%matplotlib inline
sns.set_style('darkgrid')

Content

About the dataset

This dataset is originally from the yahoo finance website. For IBM company, ‘open’, ‘high’, ‘low’, ‘close’, ‘adj_close’, ‘volume’ data.

Line Plot

f, ax = plt.subplots(nrows=6, ncols=1, figsize=(15, 30))

for i, col in enumerate(df.drop('date', axis=1).columns):
    sns.lineplot(x='date', y=col,data=df, ax=ax[i], color='dodgerblue')
    ax[i].set_title('Feature: {}'.format(col), fontsize=14)
    ax[i].set_ylabel(ylabel=col, fontsize=14)

png

Plot Multiple time series

plt.figure(figsize=(12,6))
sns.lineplot(data=df[['adj_close','open','date']].set_index('date'))

png


Check stationarity visually using rolling mean

# A year has 52 weeks (52 weeks * 7 days per week) aporx.
rolling_window = 52
f = plt.figure(figsize=(15, 6))
ax = plt.gca()

sns.lineplot(x=df['date'], y=df['adj_close'], color='dodgerblue')
sns.lineplot(x=df['date'], y=df['adj_close'].rolling(rolling_window).mean(),  color='black', label='rolling mean')
sns.lineplot(x=df['date'], y=df['adj_close'].rolling(rolling_window).std(), color='orange', label='rolling std')
ax.set_title('Adjusted Close: Non-stationary \nnon-constant mean & non-constant variance', fontsize=14)
ax.set_ylabel(ylabel='Adjusted Close Price', fontsize=14)
ax.set_xlim([pd.to_datetime('2020-01-01', format='%Y-%m-%d'), pd.to_datetime('2020-12-31', format='%Y-%m-%d')])

plt.tight_layout()
plt.show()

- - -

#### [Required tasks]
a) In the IBM stock walkthrough, which website is the dataset originally from?
b) Write the next part of the IBM stock walkthrough, picking up right after its last line.
The data that come after this aren't needed for anything here.

- - -

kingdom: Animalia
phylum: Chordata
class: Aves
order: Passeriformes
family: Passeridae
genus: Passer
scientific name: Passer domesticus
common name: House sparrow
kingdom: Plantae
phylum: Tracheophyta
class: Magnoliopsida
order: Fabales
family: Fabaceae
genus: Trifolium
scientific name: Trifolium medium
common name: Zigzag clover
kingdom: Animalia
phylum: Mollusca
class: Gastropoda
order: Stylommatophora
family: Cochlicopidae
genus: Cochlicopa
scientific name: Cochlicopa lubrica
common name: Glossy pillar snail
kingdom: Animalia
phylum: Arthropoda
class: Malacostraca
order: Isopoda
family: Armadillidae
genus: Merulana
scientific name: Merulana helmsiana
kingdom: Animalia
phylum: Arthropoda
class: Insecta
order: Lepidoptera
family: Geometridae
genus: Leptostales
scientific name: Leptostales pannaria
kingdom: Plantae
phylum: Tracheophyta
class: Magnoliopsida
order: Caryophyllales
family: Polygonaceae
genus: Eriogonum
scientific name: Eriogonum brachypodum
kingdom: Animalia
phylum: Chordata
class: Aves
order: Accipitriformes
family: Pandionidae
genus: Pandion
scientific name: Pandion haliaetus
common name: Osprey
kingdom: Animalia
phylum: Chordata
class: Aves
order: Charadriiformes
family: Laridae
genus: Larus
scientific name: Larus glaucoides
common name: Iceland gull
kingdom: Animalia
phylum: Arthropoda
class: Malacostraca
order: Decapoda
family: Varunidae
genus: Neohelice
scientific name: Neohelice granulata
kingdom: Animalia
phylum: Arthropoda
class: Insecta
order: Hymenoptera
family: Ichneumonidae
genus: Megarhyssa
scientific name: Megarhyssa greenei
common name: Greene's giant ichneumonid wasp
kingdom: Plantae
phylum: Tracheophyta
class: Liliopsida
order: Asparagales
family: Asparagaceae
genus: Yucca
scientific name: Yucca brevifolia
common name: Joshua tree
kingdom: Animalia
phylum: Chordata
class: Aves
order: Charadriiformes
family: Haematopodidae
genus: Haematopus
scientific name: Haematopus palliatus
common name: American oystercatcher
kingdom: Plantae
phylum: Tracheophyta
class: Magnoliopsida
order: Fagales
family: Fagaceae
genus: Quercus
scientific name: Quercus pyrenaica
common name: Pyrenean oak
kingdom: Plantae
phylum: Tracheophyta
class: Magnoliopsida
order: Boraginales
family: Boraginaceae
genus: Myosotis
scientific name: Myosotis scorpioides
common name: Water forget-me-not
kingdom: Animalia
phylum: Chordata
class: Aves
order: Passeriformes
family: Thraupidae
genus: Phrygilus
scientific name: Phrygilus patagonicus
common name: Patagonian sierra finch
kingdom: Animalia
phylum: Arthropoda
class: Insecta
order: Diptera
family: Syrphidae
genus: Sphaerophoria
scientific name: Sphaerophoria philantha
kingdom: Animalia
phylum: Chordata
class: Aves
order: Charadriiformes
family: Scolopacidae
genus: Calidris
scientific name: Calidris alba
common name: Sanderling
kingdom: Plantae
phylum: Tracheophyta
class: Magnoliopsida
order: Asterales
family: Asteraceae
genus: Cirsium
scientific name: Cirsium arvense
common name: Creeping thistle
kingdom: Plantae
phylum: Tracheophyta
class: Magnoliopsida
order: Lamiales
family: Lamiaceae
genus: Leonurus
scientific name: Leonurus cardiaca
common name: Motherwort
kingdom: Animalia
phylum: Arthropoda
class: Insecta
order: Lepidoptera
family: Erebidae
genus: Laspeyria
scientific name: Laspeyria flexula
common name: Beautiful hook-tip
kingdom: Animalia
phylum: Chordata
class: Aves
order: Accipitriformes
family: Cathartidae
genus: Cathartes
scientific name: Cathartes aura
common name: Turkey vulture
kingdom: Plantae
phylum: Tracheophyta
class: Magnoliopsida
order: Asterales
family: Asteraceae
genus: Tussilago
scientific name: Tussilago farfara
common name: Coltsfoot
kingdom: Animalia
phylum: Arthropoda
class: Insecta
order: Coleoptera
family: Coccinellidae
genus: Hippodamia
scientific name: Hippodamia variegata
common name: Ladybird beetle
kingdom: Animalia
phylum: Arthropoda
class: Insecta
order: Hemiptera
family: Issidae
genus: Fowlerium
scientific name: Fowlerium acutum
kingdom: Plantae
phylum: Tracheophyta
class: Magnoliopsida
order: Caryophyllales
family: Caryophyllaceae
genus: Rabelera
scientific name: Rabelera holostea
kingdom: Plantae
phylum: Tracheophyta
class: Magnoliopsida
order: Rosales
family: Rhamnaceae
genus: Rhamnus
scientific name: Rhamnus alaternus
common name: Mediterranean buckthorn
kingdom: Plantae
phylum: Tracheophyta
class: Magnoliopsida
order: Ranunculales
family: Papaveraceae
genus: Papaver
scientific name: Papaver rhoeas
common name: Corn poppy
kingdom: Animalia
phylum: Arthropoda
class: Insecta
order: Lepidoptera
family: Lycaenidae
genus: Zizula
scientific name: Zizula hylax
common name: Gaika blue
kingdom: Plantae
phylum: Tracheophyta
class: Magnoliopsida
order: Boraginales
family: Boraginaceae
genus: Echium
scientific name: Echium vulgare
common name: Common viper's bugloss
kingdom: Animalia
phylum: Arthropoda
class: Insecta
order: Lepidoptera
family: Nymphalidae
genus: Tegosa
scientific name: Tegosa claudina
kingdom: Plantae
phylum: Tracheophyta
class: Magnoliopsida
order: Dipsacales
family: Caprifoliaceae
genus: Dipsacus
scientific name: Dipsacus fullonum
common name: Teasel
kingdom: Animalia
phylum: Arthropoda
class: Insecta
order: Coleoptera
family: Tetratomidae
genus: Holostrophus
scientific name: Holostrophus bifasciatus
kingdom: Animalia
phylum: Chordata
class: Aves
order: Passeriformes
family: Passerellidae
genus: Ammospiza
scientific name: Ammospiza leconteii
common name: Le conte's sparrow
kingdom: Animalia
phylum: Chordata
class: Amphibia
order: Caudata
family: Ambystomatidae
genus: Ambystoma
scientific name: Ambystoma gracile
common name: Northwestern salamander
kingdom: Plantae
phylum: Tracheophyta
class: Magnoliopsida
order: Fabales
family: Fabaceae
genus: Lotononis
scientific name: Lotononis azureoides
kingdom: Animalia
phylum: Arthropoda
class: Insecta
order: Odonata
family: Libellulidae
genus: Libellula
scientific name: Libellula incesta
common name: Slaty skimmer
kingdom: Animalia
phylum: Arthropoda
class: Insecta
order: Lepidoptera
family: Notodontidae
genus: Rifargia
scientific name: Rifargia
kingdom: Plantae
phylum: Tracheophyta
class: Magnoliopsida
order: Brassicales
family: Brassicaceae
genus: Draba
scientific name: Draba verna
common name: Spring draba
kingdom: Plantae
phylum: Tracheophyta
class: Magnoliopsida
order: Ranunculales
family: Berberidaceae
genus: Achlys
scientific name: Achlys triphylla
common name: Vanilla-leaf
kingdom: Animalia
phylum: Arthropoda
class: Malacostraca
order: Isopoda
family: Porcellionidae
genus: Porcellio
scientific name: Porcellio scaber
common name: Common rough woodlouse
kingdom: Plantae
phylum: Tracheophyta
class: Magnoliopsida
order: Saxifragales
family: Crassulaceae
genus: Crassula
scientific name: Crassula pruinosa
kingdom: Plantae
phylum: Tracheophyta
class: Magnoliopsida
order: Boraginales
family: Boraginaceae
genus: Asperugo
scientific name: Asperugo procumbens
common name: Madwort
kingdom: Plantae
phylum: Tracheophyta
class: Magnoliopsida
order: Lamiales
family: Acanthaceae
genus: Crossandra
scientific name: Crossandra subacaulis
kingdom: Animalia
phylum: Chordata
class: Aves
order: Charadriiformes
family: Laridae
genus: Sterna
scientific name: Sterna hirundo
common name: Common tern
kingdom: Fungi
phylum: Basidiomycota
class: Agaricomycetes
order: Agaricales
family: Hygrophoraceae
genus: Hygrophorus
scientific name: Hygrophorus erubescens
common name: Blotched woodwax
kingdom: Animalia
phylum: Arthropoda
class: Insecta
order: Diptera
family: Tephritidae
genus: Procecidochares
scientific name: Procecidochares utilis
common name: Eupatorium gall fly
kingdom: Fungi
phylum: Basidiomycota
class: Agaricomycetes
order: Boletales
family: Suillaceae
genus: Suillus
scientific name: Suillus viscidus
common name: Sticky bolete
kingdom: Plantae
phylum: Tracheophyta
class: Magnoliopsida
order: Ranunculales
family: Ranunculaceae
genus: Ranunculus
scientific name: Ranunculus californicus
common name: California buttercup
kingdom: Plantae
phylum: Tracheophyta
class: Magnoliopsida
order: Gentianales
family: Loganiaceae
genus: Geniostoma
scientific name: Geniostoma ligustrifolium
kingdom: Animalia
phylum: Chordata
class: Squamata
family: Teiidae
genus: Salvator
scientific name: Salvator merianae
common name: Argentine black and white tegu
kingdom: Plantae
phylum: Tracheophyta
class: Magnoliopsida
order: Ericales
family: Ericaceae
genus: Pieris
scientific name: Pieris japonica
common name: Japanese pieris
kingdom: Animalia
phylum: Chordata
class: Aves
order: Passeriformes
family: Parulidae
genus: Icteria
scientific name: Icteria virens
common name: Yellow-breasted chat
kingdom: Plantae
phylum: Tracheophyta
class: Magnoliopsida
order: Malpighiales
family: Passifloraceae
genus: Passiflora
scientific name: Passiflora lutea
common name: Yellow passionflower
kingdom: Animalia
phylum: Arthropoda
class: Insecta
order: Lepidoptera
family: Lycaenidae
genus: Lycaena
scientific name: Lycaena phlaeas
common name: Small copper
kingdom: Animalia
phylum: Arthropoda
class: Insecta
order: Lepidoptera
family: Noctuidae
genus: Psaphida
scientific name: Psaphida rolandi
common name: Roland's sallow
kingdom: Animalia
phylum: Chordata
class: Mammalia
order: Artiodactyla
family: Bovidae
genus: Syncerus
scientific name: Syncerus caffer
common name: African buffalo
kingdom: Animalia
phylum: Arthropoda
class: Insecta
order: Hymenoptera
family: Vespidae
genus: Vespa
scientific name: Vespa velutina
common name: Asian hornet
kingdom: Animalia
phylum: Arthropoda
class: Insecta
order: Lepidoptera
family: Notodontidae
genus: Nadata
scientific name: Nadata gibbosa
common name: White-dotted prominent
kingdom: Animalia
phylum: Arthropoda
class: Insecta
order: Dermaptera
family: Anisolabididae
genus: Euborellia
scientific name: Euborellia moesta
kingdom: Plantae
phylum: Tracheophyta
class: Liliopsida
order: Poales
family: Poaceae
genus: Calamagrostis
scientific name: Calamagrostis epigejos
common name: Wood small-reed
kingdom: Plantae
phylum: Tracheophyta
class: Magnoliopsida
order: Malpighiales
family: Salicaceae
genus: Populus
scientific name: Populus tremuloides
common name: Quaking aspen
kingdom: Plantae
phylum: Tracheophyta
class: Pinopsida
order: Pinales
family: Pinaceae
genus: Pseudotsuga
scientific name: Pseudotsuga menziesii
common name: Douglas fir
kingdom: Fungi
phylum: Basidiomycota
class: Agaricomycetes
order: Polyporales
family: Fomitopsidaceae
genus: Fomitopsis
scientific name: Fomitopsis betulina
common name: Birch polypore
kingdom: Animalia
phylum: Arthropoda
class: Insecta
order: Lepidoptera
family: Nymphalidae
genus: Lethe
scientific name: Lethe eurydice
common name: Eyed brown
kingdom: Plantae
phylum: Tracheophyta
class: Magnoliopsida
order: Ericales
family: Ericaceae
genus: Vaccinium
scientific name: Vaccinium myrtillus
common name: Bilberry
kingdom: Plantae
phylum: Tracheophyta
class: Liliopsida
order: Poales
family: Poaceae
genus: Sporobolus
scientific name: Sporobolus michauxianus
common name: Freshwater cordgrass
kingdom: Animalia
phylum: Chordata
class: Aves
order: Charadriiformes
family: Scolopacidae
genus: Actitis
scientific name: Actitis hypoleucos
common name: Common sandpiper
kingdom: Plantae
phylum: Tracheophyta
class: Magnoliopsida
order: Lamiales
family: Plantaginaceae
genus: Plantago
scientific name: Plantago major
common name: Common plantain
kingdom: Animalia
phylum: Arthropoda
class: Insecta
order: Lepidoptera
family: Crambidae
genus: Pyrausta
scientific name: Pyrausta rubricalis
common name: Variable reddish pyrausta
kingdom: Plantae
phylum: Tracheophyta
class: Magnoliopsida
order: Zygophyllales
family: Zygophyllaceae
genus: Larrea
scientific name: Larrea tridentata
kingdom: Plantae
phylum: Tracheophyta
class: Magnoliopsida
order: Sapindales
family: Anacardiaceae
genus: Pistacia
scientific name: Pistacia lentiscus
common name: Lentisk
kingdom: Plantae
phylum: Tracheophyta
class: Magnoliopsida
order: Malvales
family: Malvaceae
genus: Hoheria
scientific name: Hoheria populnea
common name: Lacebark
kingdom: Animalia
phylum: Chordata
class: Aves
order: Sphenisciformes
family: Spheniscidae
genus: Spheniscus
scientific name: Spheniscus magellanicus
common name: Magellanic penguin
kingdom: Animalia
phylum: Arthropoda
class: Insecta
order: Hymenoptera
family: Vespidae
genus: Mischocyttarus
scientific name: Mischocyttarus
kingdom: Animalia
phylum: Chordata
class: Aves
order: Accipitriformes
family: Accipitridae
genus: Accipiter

- - -

#### [Answers to the exercises]
a) The Yahoo Finance website.

b)
png

Seasonal and trend Components

from statsmodels.tsa.seasonal import seasonal_decompose

core_columns =  ['adj_close','volume']

for column in core_columns:
    decomp = seasonal_decompose(df[column], period=52, model='additive', extrapolate_trend='freq')
    df[f"{column}_trend"] = decomp.trend
    df[f"{column}_seasonal"] = decomp.seasonal
fig, ax = plt.subplots(ncols=2, nrows=4, sharex=True, figsize=(16,8))

for i, column in enumerate(['adj_close', 'volume']):
    
    res = seasonal_decompose(df[column], freq=52, model='additive', extrapolate_trend='freq')

    ax[0,i].set_title('Decomposition of {}'.format(column), fontsize=16)
    res.observed.plot(ax=ax[0,i], legend=False, color='dodgerblue')
    ax[0,i].set_ylabel('Observed', fontsize=14)

    res.trend.plot(ax=ax[1,i], legend=False, color='dodgerblue')
    ax[1,i].set_ylabel('Trend', fontsize=14)

    res.seasonal.plot(ax=ax[2,i], legend=False, color='dodgerblue')
    ax[2,i].set_ylabel('Seasonal', fontsize=14)
    
    res.resid.plot(ax=ax[3,i], legend=False, color='dodgerblue')
    ax[3,i].set_ylabel('Residual', fontsize=14)

plt.show()

png

Visual analysis of Seasonality

f, ax = plt.subplots(nrows=2, ncols=1, figsize=(15, 12))
f.suptitle('Seasonal Components of Features', fontsize=16)

for i, column in enumerate(core_columns):
    sns.lineplot(x=df['date'], y=df[column + '_seasonal'], ax=ax[i], color='dodgerblue', label='P25')
    ax[i].set_ylabel(ylabel=column, fontsize=14)
    ax[i].set_xlim([pd.to_datetime('2020-01-01', format='%Y-%m-%d'), pd.to_datetime('2020-12-31', format='%Y-%m-%d')])
    
plt.tight_layout()
plt.show()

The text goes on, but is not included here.